- [YOUR TASK] Copy each entry verbatim, excluding its images.

****************************************

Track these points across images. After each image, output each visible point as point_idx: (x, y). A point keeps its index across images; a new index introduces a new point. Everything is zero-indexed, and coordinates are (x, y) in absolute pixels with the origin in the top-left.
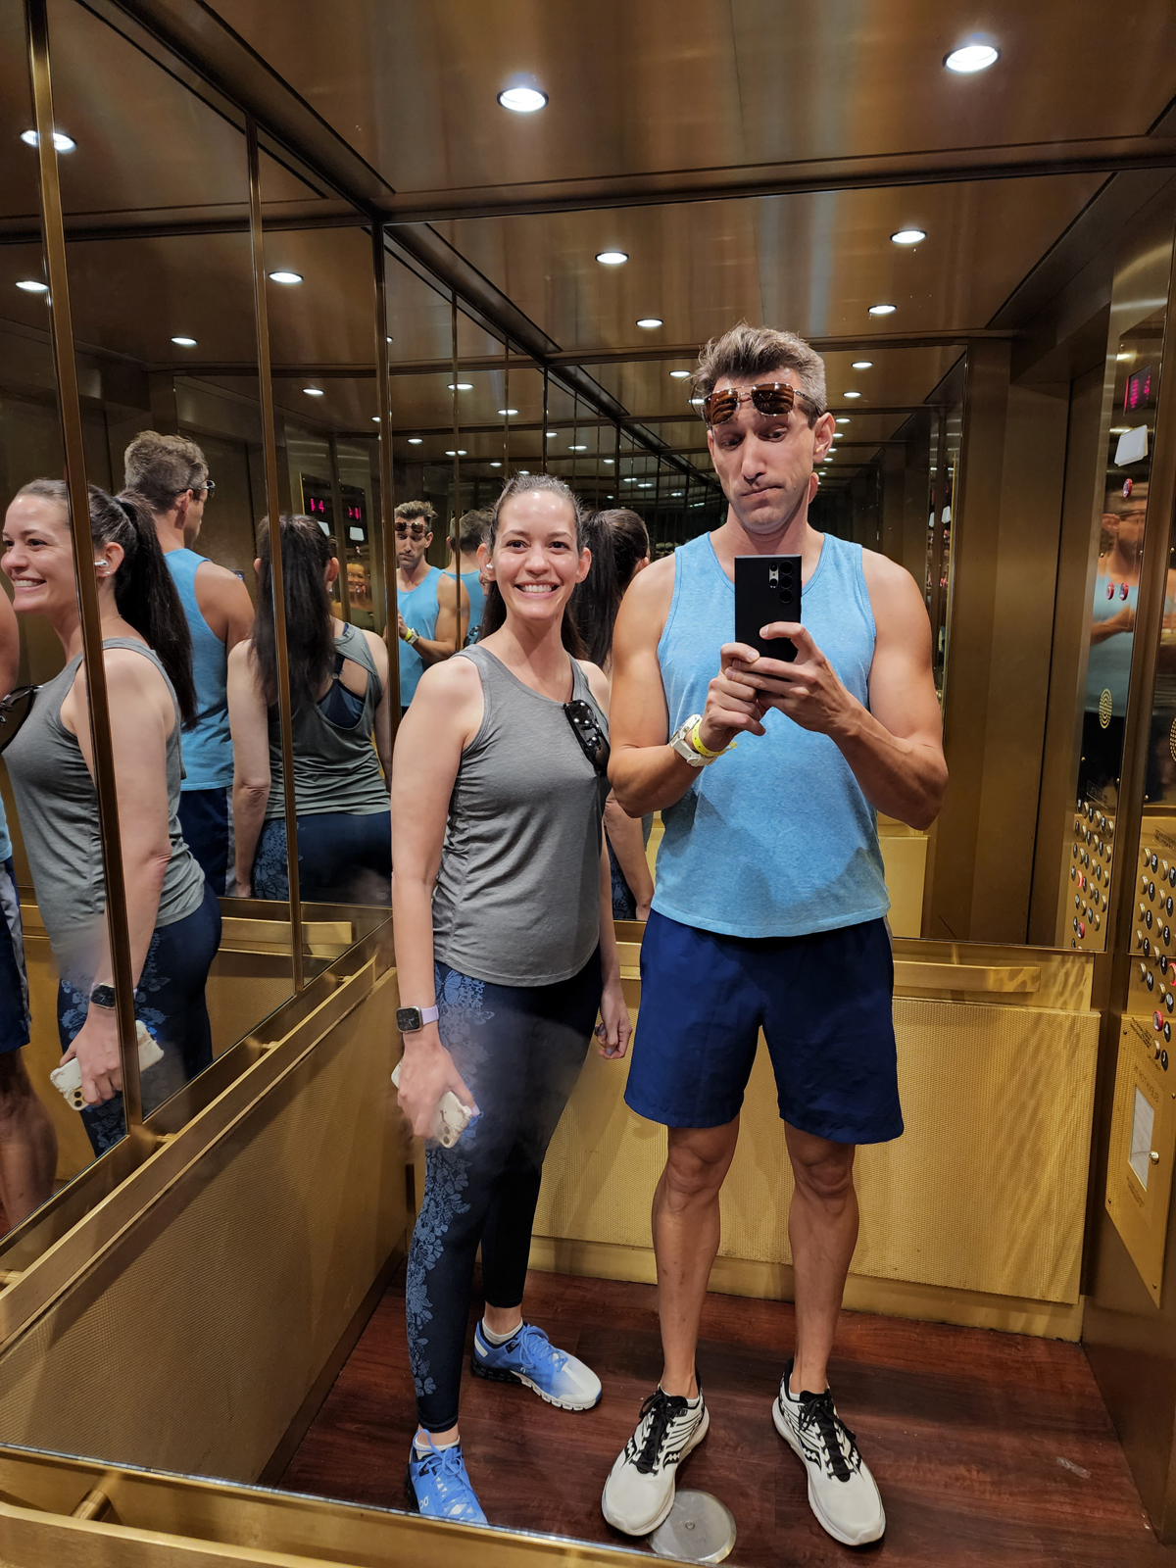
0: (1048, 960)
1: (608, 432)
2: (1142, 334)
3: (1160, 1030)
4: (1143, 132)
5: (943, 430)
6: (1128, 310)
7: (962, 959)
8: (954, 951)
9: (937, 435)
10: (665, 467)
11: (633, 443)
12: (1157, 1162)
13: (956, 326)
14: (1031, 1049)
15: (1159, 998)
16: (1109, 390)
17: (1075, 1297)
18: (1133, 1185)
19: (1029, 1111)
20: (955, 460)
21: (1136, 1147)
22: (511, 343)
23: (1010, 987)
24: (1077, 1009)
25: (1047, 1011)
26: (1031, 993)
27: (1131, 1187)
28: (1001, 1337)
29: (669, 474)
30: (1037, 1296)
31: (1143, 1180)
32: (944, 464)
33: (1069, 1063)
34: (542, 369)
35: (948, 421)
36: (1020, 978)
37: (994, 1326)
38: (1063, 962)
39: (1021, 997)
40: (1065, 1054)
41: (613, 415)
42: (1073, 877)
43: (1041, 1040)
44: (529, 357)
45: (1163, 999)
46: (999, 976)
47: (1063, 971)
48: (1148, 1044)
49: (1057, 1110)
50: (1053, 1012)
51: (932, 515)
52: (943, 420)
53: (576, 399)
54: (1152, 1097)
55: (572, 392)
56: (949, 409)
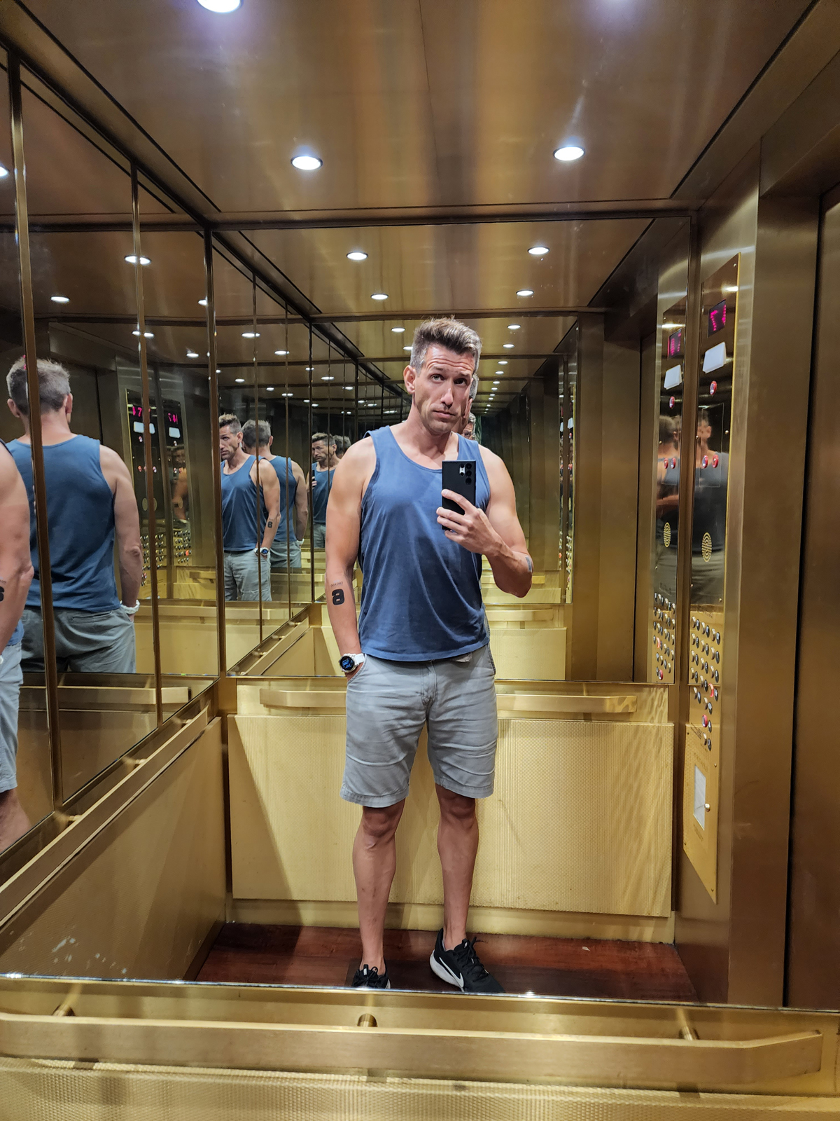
0: (641, 691)
1: (351, 367)
2: (676, 312)
3: (706, 726)
4: (669, 196)
5: (566, 370)
6: (668, 297)
7: (589, 693)
8: (585, 688)
9: (563, 373)
10: (386, 393)
11: (366, 376)
12: (708, 810)
13: (571, 304)
14: (633, 750)
15: (705, 708)
16: (659, 347)
17: (668, 913)
18: (697, 827)
19: (635, 789)
20: (574, 390)
21: (697, 804)
22: (289, 308)
23: (619, 709)
24: (660, 722)
25: (642, 724)
26: (632, 713)
27: (696, 830)
28: (625, 945)
29: (389, 398)
30: (645, 914)
31: (702, 823)
32: (568, 392)
33: (657, 757)
34: (308, 325)
35: (569, 365)
36: (625, 703)
37: (620, 938)
38: (650, 693)
39: (626, 716)
40: (654, 751)
41: (353, 355)
42: (655, 642)
43: (639, 743)
44: (300, 317)
45: (707, 707)
46: (612, 702)
47: (650, 698)
48: (700, 736)
49: (651, 789)
50: (645, 724)
51: (562, 424)
52: (566, 363)
53: (329, 345)
54: (705, 771)
55: (328, 341)
56: (570, 357)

****************************************

- [RESULT OF THE EXERCISE]
Track these points across images. After each image, output each visible point as point_idx: (x, y). A point keeps its index across images; a new index introduces a new point. Everything is zero-indexed, and coordinates are (x, y) in absolute pixels with the origin in the top-left.
0: (1048, 960)
1: (608, 432)
2: (1142, 334)
3: (1160, 1030)
4: (1143, 132)
5: (943, 430)
6: (1128, 310)
7: (962, 959)
8: (954, 951)
9: (937, 435)
10: (665, 467)
11: (633, 443)
12: (1157, 1162)
13: (956, 326)
14: (1031, 1049)
15: (1159, 998)
16: (1109, 390)
17: (1075, 1297)
18: (1133, 1185)
19: (1029, 1111)
20: (955, 460)
21: (1136, 1147)
22: (511, 343)
23: (1010, 987)
24: (1077, 1009)
25: (1047, 1011)
26: (1031, 993)
27: (1131, 1187)
28: (1001, 1337)
29: (669, 474)
30: (1037, 1296)
31: (1143, 1180)
32: (944, 464)
33: (1069, 1063)
34: (542, 369)
35: (948, 421)
36: (1020, 978)
37: (994, 1326)
38: (1063, 962)
39: (1021, 997)
40: (1065, 1054)
41: (613, 415)
42: (1073, 877)
43: (1041, 1040)
44: (529, 357)
45: (1163, 999)
46: (999, 976)
47: (1063, 971)
48: (1148, 1044)
49: (1057, 1110)
50: (1053, 1012)
51: (932, 515)
52: (943, 420)
53: (576, 399)
54: (1152, 1097)
55: (572, 392)
56: (949, 409)
0: (641, 691)
1: (351, 367)
2: (676, 312)
3: (706, 726)
4: (669, 196)
5: (566, 370)
6: (668, 297)
7: (589, 693)
8: (585, 688)
9: (563, 373)
10: (386, 393)
11: (366, 376)
12: (708, 810)
13: (571, 304)
14: (633, 750)
15: (705, 708)
16: (659, 347)
17: (668, 913)
18: (697, 827)
19: (635, 789)
20: (574, 390)
21: (697, 804)
22: (289, 308)
23: (619, 709)
24: (660, 722)
25: (642, 724)
26: (632, 713)
27: (696, 830)
28: (625, 945)
29: (389, 398)
30: (645, 914)
31: (702, 823)
32: (568, 392)
33: (657, 757)
34: (308, 325)
35: (569, 365)
36: (625, 703)
37: (620, 938)
38: (650, 693)
39: (626, 716)
40: (654, 751)
41: (353, 355)
42: (655, 642)
43: (639, 743)
44: (300, 317)
45: (707, 707)
46: (612, 702)
47: (650, 698)
48: (700, 736)
49: (651, 789)
50: (645, 724)
51: (562, 424)
52: (566, 363)
53: (329, 345)
54: (705, 771)
55: (328, 341)
56: (570, 357)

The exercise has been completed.